Strategy: 2QFY26 Nifty-500 Index review: Commodity-led growth by Sanjeev Prasad, MD & Co-Head, Kotak Institutional Equities
2QFY26 Nifty-500 Index review: Commodity-led growth
Nifty 500 Index companies reported strong earnings growth (+15% yoy) in 2QFY26, led by strong earnings growth of metals and oil, gas & consumable fuels; excluding them, yoy earnings growth was 8%. Nonetheless, smaller sectors reported an improvement in sales growth, with 17/30 sectors reporting double-digit growth, even as aggregate sales growth was at 6% yoy.
Nifty 500 companies saw 6% sales growth, 17% EBITDA growth, 15% PAT growth
2QFY26 results of the Nifty 500 companies show that the broader universe continues to struggle with modest revenue growth (+6% yoy); see Exhibit 1. However, EBITDA grew 17% yoy, while PAT grew 15% yoy (see Exhibits 2-3). Metals and oil, gas & consumable fuels drove the strong yoy growth in EBITDA and PAT in aggregate; EBITDA and PAT growth was around 8% yoy, excluding them. Interestingly, quarterly PAT levels have been stagnant around Rs3.6 tn for six quarters (see Exhibit 4). Nonetheless, there were signs of improvement with 17/30 sectors reporting double-digit sales growth. Exhibits 5-7 show sector-wise growth in key financials over 2QFY22-2QFY26.
Weak sales growth across market caps; weak base aided profit growth
The contribution of the top-100 companies to revenues of the Nifty 500 Index universe has remained stable at around 70%, while the contribution to PAT has moderated to 73% (see Exhibit 8). Sales growth remains weak across market caps, even as mid- and small-caps delivered strong EBITDA and PAT growth. We note that a weak base aided strong PAT growth for 10/19 mid-cap. sectors and 7/14 small-cap. sectors. Exhibits 9-11 show the sectoral earnings growth in the Nifty 500 Index universe by market cap.
Margins declined 40 bps yoy and 70 bps qoq (ex-BFSI, metals and oil & gas)

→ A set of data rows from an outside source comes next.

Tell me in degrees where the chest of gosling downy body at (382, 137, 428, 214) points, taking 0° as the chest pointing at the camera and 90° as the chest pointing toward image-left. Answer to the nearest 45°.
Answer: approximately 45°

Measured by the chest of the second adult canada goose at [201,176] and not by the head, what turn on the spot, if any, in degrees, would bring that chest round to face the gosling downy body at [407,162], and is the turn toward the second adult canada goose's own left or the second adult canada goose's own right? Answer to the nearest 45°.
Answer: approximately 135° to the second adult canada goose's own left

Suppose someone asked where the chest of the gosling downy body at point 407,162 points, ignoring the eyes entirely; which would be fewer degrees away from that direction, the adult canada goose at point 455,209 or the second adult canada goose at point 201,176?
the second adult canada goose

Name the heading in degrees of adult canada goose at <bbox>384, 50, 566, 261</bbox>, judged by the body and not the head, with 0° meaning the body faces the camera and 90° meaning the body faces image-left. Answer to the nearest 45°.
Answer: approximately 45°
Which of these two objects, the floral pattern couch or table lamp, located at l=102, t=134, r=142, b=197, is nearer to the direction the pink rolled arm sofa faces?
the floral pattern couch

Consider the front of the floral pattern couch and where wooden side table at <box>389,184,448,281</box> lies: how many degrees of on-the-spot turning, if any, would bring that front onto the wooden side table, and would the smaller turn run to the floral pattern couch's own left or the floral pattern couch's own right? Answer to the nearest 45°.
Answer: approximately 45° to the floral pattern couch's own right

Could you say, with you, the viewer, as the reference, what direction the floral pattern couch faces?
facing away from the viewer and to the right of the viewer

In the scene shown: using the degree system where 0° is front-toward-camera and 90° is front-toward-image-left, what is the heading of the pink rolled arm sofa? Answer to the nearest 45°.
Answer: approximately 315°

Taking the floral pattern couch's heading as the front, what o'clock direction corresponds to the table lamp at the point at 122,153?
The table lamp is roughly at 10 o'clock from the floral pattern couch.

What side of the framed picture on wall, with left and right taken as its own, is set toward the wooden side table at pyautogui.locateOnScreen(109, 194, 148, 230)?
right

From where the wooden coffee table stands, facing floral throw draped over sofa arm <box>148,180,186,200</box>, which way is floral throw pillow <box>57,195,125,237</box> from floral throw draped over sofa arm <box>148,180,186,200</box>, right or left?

Nifty 500 Index companies reported a 130 bps yoy increase but 17 bps decline qoq in margins in 2QFY26 (see Exhibit 12). However, profitability was down 40 bps yoy and 70 bps qoq, ex-BFSI, metals and oil, gas & consumable fuels (see Exhibit 13). Lower raw material cost-to-sales appears to be the key driver for the improvement in aggregate margins, while employee cost-to-sales has seen a steady increase in recent quarters (see Exhibits 14-15).

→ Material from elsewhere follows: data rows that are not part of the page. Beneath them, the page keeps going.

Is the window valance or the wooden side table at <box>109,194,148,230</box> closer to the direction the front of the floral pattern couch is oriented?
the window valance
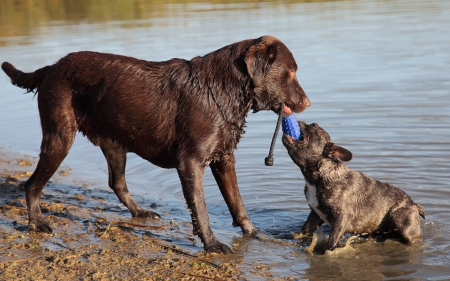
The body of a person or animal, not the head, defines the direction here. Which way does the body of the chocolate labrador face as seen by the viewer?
to the viewer's right

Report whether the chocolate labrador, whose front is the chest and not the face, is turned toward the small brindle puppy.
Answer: yes
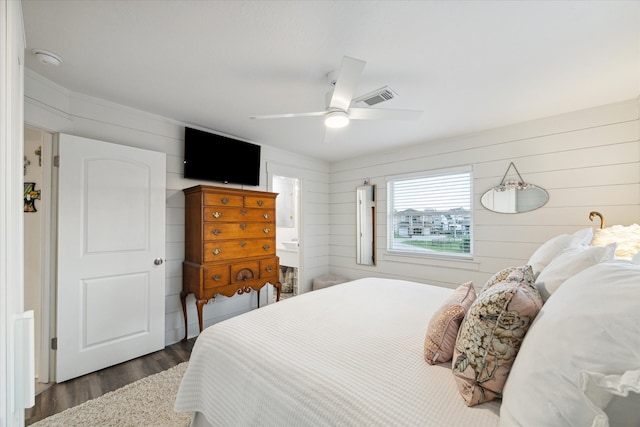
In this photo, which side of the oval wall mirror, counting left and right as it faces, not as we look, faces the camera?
front

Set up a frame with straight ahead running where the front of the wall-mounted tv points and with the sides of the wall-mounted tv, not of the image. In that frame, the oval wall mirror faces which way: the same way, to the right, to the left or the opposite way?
to the right

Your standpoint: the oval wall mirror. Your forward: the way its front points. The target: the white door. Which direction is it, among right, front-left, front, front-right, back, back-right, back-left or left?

Large-caps and mid-caps witnessed stabilizing earnings outlook
The earnings outlook seems to have become better on aggregate over the past two months, especially for large- and mid-cap. stocks (see Exhibit 16), with earnings being broadly stable. However, the sectoral analysis of change in consensus earnings estimates suggests that the earnings stabilization is led by modest upgrades in some of the larger sectors such as oil, gas & consumable fuels, banks, metals & mining and IT services (see Exhibit 17). Exhibit 18 gives a sense of the breadth of earnings downgrades/upgrades by market cap. Nonetheless, we note that the Street is expecting strong earnings growth in a large number of sectors in 2HFY26 (see Exhibit 19).